Wolf Jung's Mandel's "algorithm 9" allows locating zeroes of the iterated polynomial at a certain period where 4 colours meet. But I wanted to find the zeroes for lots of periods all at once. Previously I did this in a way that didn't scale efficiently to deep zooms, so I adapted the "algorithm 9" technique. Not implemented yet is the extension of this code to use perturbation techniques for deep zooms, but it should be perfectly possible. The first thing to do is initialize the array of $$c$$ values, here I use my mandelbrot-graphics library as the support code (not shown here) uses it for imaging:

void initialize_cs(int m, int n, m_d_transform *t, double _Complex *cs)
{
#pragma omp parallel for
for (int j = 0; j < n; ++j)
{
for (int i = 0; i < m; ++i)
{
double _Complex c = i + I * j;
double _Complex dc = 1;
m_d_transform_forward(t, &c, &dc);
int k = i + j * m;
cs[k] = c;
}
}
}

Then in the iteration step, calculate a flag for which quadrant the $$z$$ iterate is in. This is set as a bit mask, so ORing many masks together corresponds to set union:

void step_zs(int mn, char *qs, double _Complex *zs, const double _Complex *cs)
{
#pragma omp parallel for
for (int i = 0; i < mn; ++i)
{
double _Complex c = cs[i];
double _Complex z = zs[i];
// step
z = z * z + c;
char q = 1 << ((creal(z) > 0) | ((cimag(z) > 0) << 1));
// store
zs[i] = z;
qs[i] = q;
}
}

Now the meat of the algorithm: it scans across the data with a 3x3 window, to find where all 4 colours meet in one small square. Then if that happens, check that the 3x3 square has a local minimum at its center, which means that the point found is really near a zero (a proof for that assertion follows immediately from the minimum modulus principle).

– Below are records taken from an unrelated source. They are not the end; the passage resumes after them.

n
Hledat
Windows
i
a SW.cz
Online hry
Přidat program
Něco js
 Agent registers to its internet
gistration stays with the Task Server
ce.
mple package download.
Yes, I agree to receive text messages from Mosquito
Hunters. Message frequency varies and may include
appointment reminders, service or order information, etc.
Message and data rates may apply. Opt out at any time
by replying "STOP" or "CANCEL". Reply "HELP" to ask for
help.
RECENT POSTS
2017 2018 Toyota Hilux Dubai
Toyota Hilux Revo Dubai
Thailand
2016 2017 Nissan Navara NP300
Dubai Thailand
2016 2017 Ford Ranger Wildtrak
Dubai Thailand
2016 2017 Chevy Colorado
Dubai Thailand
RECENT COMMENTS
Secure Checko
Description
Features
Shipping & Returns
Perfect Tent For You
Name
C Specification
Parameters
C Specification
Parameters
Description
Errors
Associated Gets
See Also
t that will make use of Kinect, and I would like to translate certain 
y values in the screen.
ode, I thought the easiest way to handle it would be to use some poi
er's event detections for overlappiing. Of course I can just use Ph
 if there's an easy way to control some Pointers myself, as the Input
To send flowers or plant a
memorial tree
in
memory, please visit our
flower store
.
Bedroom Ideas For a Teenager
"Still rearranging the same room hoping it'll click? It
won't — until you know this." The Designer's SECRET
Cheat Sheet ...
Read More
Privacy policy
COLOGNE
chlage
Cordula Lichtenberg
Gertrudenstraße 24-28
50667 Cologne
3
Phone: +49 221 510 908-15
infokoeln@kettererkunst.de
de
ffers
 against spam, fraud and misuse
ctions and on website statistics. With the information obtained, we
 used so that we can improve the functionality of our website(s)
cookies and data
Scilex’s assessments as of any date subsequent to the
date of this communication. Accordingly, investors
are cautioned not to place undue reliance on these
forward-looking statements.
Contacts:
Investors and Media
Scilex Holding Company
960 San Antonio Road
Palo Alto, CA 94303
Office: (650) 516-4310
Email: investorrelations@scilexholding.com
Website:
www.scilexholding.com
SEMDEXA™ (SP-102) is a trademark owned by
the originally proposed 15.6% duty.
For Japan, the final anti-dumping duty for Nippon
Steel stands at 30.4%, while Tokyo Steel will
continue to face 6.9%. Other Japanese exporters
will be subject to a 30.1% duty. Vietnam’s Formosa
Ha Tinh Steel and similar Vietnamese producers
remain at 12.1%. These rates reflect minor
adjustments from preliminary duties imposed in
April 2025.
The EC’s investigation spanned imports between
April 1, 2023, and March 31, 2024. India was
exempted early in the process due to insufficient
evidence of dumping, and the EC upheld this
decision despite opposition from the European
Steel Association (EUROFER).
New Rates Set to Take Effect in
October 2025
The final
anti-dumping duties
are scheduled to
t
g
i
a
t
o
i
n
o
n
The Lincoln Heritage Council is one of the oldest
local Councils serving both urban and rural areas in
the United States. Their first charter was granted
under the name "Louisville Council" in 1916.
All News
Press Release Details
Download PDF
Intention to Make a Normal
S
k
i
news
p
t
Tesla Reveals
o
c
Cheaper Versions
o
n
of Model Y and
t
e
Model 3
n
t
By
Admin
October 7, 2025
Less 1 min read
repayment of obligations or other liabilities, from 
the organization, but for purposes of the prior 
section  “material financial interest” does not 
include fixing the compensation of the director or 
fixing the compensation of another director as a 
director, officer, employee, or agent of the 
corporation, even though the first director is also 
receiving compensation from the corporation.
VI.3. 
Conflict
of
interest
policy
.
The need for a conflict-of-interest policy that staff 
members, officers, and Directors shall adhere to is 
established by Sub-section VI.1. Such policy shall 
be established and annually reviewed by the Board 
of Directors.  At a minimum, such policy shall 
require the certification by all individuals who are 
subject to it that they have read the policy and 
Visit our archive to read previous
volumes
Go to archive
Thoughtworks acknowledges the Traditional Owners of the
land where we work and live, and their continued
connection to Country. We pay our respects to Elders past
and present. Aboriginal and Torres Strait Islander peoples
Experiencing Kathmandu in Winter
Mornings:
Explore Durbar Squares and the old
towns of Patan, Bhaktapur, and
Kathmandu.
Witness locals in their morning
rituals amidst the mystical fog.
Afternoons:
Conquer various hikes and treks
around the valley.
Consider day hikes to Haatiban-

int scan_for_zeroes(int m, int n, int ip, int *ops, double _Complex *ocs, const char *qs, const double _Complex *zs, const double _Complex *ics)
{
int o = 0;
// loop over image interior, to avoid tests in inner 3x3 loop
#pragma omp parallel for
for (int j = 1; j < n - 1; ++j)
{
for (int i = 1; i < m - 1; ++i)
{
// find where 4 quadrants meet in 3x3 region
char q = 0;
for (int dj = -1; dj <= 1; ++dj)
{
int jdj = j + dj;
for (int di = -1; di <= 1; ++di)
{
int idi = i + di;
int kdk = idi + jdj * m;
q |= qs[kdk];
}
}
if (q == 0xF)
{
// 4 quadrants meet, check for local minimum at center
double minmz = 1.0/0.0;
for (int dj = -1; dj <= 1; ++dj)
{
int jdj = j + dj;
for (int di = -1; di <= 1; ++di)
{
int idi = i + di;
int kdk = idi + jdj * m;
double mz = cabs(zs[kdk]);
minmz = mz < minmz ? mz : minmz;
}
}
int k = i + j * m;
double mz = cabs(zs[k]);
if (mz <= minmz && minmz < 1.0/0.0)
{
// we found a probable zero, output it
double _Complex ic = ics[k];
int out;
#pragma omp atomic capture
out = o++;
ops[out] = ip;
ocs[out] = ic;
}
}
}
}
return o;
}

To be safe, the output arrays should be sized at least the desired number of elements plus the number of pixels in the image (which is the maximum number that can be output in one pass). Most of the extra space will be unused by the time the stopping condition (enough space left) is reached.

An earlier version was several times slower, partly due to caching cabs() calls for every pixel, though only very few pixels are near a zero at any given iteration.